DATA PROVIDED ▸
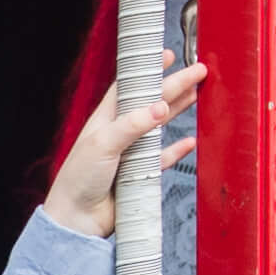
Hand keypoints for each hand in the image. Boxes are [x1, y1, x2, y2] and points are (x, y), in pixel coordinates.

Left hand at [43, 57, 202, 242]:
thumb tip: (161, 107)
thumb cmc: (79, 179)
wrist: (77, 219)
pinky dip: (176, 150)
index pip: (130, 86)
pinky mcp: (141, 174)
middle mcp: (120, 132)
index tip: (167, 55)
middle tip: (197, 71)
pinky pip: (164, 158)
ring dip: (179, 110)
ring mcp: (132, 152)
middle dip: (174, 86)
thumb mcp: (103, 144)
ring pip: (161, 126)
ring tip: (198, 94)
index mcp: (106, 118)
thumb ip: (133, 125)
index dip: (148, 69)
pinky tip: (189, 140)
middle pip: (152, 101)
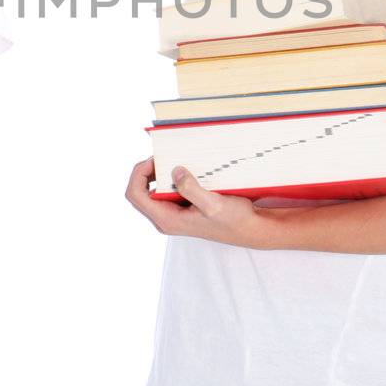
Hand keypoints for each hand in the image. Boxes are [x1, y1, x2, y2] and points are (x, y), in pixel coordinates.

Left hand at [124, 156, 268, 246]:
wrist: (249, 230)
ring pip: (152, 191)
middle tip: (163, 156)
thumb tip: (174, 172)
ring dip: (158, 174)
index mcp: (167, 219)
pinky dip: (170, 178)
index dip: (138, 174)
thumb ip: (190, 189)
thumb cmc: (233, 221)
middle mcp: (166, 218)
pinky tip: (185, 169)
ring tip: (173, 160)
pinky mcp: (182, 209)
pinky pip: (166, 192)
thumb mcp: (213, 204)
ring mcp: (173, 214)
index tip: (154, 160)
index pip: (135, 195)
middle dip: (146, 171)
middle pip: (140, 192)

WORK INSTRUCTIONS ▸
Repeat the material above verbatim, with no pictures in the output.

SOLUTION TO THIS PROBLEM ▸
Hand keypoints for each hand in the image. Boxes are [x1, y1, x2, y2] and points are (x, y), in pixel coordinates.

Left hand at [43, 57, 202, 242]:
thumb tip: (161, 107)
thumb cmc: (79, 179)
wrist: (77, 219)
pinky dip: (176, 150)
index pip: (130, 86)
pinky mcp: (141, 174)
middle mcp: (120, 132)
index tip: (167, 55)
middle tip: (197, 71)
pinky pip: (164, 158)
ring dip: (179, 110)
ring mcp: (132, 152)
middle dip: (174, 86)
thumb mcp: (103, 144)
ring pip: (161, 126)
ring tip: (198, 94)
index mcp: (106, 118)
thumb ip: (133, 125)
index dip: (148, 69)
pinky tip: (189, 140)
middle pip: (152, 101)
Hand keypoints for each hand in the image. Boxes are [x1, y1, x2, y2] and points are (x, y), in pixel coordinates.

Left hand at [124, 156, 268, 246]:
wrist: (249, 230)
ring pip: (152, 191)
middle tip: (163, 156)
thumb tip: (174, 172)
ring dip: (158, 174)
index mcp: (167, 219)
pinky dip: (170, 178)
index dip: (138, 174)
thumb ip: (190, 189)
thumb cmc: (233, 221)
middle mcp: (166, 218)
pinky tip: (185, 169)
ring tip: (173, 160)
pinky mcp: (182, 209)
pinky pip: (166, 192)
thumb mcp: (213, 204)
ring mcp: (173, 214)
index tip: (154, 160)
index pip: (135, 195)
middle dip: (146, 171)
middle pip: (140, 192)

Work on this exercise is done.